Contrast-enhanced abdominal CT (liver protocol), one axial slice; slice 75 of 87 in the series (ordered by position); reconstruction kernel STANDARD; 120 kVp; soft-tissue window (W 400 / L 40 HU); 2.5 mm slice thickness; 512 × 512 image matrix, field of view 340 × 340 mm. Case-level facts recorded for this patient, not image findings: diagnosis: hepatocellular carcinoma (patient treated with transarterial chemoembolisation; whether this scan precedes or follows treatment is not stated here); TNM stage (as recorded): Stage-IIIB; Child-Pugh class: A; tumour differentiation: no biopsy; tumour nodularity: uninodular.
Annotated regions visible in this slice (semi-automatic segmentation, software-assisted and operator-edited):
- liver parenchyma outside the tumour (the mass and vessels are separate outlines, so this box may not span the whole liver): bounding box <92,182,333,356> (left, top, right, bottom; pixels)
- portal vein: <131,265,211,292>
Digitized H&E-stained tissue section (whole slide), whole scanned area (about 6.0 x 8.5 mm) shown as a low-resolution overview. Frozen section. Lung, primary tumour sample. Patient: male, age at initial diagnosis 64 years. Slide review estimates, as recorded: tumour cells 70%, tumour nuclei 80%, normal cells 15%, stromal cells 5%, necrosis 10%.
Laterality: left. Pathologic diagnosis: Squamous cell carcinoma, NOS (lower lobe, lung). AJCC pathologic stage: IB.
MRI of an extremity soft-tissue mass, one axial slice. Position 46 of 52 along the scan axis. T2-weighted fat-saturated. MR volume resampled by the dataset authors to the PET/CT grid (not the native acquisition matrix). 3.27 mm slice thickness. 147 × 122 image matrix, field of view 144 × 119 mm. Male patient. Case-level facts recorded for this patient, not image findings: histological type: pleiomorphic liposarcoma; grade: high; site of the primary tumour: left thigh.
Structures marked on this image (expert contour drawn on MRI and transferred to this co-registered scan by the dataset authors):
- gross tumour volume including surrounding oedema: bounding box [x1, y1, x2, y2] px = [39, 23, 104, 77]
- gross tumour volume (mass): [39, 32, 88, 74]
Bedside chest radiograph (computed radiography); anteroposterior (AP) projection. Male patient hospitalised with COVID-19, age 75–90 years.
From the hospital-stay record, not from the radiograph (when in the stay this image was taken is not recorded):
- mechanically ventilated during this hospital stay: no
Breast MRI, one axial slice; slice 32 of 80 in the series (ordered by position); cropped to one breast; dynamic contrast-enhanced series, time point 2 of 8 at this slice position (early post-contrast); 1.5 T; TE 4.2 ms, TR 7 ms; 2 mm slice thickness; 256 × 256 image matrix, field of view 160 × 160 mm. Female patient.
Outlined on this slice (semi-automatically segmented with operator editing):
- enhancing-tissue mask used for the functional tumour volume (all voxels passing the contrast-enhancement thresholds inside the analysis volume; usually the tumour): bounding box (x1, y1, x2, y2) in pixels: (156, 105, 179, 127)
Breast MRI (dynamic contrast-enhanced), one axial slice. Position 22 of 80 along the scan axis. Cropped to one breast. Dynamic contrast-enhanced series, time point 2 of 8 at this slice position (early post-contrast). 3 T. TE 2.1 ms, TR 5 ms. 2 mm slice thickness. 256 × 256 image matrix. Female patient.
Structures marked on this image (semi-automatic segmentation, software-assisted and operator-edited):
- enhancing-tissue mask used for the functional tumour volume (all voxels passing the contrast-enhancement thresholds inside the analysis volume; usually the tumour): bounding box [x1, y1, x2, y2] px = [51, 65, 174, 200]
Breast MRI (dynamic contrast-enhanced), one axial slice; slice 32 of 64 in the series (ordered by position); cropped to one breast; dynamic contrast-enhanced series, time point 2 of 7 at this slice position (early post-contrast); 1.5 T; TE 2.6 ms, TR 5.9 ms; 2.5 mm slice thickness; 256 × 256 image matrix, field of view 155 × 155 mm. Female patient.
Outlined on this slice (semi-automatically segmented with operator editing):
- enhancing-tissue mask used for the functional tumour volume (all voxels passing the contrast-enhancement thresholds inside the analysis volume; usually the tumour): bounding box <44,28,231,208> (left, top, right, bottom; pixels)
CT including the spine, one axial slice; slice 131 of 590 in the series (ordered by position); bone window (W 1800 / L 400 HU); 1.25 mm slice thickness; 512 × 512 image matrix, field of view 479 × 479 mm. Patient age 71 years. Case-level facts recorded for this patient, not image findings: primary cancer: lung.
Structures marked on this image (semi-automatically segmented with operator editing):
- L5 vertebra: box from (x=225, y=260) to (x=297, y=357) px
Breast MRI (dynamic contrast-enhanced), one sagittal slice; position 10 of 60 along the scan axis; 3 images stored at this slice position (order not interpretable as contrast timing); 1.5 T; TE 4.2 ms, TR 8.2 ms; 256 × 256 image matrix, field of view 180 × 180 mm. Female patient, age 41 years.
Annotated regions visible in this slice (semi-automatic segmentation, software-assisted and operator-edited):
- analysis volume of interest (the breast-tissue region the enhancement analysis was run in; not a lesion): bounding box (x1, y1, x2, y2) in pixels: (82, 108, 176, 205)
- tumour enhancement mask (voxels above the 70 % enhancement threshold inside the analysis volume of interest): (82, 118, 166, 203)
= = = = = = =
* EXERCISE PROMPT *
Repeat exactly the lines of the listing above, from the one with "MRI of an extremity" down to the one with "- mechanically ventilated"; both of those lines belong in the range.

* ANSWER SPACE *
MRI of an extremity soft-tissue mass, one axial slice. Position 46 of 52 along the scan axis. T2-weighted fat-saturated. MR volume resampled by the dataset authors to the PET/CT grid (not the native acquisition matrix). 3.27 mm slice thickness. 147 × 122 image matrix, field of view 144 × 119 mm. Male patient. Case-level facts recorded for this patient, not image findings: histological type: pleiomorphic liposarcoma; grade: high; site of the primary tumour: left thigh.
Structures marked on this image (expert contour drawn on MRI and transferred to this co-registered scan by the dataset authors):
- gross tumour volume including surrounding oedema: bounding box [x1, y1, x2, y2] px = [39, 23, 104, 77]
- gross tumour volume (mass): [39, 32, 88, 74]
Bedside chest radiograph (computed radiography); anteroposterior (AP) projection. Male patient hospitalised with COVID-19, age 75–90 years.
From the hospital-stay record, not from the radiograph (when in the stay this image was taken is not recorded):
- mechanically ventilated during this hospital stay: no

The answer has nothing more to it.